::: Source material
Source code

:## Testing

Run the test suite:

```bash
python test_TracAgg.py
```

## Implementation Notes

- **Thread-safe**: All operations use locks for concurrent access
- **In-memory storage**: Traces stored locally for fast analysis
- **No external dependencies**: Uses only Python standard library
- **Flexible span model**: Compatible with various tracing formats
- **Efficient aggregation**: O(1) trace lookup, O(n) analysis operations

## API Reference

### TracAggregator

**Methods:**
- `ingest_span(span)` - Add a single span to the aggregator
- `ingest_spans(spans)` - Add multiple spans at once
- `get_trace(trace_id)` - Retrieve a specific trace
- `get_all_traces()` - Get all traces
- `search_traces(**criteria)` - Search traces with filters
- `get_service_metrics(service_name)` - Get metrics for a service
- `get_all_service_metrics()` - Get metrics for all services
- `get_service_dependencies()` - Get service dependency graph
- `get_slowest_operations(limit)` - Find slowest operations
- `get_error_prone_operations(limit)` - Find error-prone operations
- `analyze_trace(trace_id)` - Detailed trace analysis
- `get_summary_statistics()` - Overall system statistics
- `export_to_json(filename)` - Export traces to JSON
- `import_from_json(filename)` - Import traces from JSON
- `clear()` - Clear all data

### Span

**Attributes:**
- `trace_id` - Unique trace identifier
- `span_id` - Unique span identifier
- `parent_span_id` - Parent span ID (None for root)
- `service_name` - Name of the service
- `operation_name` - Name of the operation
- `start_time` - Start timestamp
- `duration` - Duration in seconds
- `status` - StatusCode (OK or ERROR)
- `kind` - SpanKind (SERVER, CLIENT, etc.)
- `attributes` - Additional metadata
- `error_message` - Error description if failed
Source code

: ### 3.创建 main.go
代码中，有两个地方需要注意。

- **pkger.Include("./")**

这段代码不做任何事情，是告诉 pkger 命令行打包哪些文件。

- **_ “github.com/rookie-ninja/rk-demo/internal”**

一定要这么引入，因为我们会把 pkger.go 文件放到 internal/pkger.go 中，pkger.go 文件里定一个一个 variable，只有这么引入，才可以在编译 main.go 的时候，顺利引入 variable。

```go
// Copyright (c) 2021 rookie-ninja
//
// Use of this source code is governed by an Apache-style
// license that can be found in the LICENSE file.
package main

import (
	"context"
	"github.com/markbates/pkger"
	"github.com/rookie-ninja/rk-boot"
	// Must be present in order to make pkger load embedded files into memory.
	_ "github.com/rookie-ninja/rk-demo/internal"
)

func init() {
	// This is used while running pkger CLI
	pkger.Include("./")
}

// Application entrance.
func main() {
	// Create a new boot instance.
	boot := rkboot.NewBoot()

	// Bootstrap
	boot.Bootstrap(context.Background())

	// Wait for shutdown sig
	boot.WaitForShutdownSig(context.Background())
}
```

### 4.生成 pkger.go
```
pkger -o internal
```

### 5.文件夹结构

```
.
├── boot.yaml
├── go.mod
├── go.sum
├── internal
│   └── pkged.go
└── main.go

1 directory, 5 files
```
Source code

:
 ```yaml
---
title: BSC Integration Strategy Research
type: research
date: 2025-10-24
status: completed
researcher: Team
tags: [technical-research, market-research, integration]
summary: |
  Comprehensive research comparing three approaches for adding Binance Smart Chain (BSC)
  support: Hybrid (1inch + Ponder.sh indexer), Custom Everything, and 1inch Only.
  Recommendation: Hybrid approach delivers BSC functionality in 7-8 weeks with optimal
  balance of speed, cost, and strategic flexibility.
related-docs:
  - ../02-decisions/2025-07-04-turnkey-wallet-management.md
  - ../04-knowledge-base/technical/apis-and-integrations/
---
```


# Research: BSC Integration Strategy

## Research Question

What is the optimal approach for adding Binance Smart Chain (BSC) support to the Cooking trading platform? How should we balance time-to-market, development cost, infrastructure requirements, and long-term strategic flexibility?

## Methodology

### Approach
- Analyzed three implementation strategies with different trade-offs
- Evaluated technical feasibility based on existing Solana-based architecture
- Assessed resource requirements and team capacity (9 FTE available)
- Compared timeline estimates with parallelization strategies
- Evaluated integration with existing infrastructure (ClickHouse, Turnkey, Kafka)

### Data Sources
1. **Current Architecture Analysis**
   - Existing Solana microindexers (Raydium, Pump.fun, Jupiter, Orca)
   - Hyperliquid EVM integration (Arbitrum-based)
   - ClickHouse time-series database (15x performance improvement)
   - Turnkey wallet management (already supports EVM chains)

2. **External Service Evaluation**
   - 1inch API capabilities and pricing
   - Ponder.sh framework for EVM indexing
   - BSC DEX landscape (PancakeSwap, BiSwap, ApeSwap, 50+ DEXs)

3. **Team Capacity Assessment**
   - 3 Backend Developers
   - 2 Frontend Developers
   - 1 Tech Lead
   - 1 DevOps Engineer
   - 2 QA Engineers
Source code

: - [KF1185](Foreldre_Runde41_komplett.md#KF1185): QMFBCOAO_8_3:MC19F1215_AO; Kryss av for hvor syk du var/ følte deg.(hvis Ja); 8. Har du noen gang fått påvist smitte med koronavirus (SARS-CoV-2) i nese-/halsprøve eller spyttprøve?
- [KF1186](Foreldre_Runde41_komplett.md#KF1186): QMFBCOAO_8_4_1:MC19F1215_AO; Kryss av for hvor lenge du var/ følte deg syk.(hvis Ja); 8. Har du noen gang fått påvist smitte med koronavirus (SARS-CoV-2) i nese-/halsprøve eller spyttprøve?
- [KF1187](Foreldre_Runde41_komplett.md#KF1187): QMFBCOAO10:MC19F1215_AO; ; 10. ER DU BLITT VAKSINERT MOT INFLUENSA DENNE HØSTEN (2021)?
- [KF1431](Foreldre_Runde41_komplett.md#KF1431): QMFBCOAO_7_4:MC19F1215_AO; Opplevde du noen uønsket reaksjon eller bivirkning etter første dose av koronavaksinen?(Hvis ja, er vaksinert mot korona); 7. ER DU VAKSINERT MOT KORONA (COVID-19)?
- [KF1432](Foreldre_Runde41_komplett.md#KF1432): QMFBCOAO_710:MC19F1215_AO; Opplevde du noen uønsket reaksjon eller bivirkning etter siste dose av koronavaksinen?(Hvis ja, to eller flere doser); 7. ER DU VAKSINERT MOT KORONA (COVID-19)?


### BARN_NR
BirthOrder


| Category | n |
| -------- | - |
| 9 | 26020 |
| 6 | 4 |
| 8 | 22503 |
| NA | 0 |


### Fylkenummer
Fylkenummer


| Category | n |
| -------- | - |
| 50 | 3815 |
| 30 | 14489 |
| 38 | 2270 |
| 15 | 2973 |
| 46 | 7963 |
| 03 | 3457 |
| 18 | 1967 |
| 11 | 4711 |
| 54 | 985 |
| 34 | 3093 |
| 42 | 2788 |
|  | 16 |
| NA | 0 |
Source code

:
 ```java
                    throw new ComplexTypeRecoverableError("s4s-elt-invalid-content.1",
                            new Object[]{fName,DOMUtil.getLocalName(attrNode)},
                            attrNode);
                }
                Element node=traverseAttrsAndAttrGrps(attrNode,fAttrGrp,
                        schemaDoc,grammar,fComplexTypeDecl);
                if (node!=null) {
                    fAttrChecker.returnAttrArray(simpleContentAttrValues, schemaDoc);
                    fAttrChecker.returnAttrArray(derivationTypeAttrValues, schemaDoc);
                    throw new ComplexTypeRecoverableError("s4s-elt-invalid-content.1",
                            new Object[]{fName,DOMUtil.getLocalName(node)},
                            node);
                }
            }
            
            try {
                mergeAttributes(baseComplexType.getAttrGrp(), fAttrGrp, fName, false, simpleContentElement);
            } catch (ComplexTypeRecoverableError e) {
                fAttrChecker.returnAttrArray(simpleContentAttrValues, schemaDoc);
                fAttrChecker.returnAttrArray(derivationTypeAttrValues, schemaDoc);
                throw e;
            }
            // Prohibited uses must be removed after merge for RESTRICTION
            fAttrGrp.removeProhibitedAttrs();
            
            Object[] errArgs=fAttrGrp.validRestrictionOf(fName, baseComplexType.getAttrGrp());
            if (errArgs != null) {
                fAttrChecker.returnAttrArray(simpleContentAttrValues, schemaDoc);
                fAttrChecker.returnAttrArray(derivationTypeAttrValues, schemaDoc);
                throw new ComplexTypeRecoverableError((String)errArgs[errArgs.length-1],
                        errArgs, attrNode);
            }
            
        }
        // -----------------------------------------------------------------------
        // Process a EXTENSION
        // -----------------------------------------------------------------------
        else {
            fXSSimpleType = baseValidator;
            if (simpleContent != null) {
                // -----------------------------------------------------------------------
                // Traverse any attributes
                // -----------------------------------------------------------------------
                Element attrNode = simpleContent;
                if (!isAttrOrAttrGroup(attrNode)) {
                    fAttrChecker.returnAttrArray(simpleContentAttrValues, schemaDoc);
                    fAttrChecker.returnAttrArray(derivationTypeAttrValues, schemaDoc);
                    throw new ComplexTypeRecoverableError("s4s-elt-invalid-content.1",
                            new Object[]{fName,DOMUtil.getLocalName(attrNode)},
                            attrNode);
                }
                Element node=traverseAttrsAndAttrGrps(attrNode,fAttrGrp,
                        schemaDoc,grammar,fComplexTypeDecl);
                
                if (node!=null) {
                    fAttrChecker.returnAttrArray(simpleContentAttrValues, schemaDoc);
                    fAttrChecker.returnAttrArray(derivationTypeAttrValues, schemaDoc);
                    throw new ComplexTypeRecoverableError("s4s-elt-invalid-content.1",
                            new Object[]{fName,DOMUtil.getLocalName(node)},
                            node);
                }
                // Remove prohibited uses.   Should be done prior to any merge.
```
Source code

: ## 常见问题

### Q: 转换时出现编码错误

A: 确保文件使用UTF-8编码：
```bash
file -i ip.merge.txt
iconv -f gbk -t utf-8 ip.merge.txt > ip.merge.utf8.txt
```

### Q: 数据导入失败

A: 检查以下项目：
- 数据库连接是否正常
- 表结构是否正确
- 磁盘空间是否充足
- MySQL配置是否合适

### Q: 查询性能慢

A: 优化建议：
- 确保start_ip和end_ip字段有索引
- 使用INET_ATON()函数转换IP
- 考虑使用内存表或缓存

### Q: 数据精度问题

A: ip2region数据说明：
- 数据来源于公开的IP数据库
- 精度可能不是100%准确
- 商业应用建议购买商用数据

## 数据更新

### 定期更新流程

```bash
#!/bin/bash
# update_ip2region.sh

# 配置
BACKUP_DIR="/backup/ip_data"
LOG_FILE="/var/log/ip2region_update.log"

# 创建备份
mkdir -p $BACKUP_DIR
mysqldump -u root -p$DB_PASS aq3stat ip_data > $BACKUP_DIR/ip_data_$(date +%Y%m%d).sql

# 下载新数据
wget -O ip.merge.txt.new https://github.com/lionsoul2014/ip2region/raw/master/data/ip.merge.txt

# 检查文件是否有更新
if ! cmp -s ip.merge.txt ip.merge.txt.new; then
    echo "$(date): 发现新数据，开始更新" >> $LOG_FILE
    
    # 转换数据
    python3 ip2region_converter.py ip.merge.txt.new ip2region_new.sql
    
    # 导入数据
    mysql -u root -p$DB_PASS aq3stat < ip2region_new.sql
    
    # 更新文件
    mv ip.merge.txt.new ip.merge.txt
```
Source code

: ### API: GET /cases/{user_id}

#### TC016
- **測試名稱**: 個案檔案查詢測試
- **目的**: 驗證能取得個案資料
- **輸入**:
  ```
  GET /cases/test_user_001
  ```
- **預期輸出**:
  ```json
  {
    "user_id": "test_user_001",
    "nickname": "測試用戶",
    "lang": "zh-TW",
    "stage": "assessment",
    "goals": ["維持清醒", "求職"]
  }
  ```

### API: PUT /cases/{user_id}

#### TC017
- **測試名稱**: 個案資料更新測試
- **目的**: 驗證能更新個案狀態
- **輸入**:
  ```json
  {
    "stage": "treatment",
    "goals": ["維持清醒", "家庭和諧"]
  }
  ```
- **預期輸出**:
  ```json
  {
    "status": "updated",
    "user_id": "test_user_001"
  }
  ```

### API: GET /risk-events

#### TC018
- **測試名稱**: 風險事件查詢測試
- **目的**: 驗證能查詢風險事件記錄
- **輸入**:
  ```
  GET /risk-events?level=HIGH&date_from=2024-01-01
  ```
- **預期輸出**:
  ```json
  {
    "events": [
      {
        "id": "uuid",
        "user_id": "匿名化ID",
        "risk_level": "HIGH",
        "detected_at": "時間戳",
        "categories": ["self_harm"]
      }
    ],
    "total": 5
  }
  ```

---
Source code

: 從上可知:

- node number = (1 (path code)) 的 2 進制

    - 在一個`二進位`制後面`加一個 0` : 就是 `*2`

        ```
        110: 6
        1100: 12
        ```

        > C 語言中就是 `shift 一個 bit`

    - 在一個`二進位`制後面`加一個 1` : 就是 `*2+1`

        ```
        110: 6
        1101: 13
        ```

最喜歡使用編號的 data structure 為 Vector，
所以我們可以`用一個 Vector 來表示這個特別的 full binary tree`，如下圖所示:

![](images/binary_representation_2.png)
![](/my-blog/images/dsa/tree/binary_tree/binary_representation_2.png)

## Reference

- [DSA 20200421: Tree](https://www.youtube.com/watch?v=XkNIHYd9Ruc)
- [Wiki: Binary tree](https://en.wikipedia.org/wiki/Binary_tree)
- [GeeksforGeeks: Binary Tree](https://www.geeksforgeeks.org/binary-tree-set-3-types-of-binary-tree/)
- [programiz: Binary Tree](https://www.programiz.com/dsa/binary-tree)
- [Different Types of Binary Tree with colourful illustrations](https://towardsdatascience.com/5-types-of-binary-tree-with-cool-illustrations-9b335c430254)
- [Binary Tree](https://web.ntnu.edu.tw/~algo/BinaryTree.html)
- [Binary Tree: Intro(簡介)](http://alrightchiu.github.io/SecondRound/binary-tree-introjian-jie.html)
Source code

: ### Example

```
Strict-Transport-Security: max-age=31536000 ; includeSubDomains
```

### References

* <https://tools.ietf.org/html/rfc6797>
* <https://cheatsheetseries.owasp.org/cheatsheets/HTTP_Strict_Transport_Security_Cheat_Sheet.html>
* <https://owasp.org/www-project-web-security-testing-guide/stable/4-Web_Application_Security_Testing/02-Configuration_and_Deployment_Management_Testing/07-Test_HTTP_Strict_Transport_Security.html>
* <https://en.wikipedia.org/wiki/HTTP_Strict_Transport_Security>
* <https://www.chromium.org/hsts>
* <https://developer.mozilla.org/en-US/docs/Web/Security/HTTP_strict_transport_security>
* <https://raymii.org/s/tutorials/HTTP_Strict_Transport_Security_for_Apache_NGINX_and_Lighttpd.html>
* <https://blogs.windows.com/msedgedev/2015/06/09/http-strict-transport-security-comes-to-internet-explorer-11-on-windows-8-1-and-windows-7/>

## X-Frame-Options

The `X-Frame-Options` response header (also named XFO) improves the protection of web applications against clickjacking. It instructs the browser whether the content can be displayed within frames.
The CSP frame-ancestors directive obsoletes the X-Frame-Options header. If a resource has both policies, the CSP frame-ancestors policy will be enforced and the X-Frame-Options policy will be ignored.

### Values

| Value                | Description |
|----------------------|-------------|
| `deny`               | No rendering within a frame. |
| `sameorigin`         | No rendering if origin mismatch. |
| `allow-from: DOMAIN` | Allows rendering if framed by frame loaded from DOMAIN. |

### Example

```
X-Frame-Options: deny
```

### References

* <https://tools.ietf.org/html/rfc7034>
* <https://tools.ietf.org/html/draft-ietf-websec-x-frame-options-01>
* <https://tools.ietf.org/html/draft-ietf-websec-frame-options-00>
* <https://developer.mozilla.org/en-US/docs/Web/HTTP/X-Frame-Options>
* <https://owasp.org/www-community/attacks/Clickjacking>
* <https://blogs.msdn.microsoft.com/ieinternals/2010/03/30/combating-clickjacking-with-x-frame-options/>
::::::
**What the task requires**
Only the lines from the first line of the records through the line with "- **No external" should be reproduced, exactly and with nothing added.

**Reply**
Source code

:## Testing

Run the test suite:

```bash
python test_TracAgg.py
```

## Implementation Notes

- **Thread-safe**: All operations use locks for concurrent access
- **In-memory storage**: Traces stored locally for fast analysis
- **No external dependencies**: Uses only Python standard library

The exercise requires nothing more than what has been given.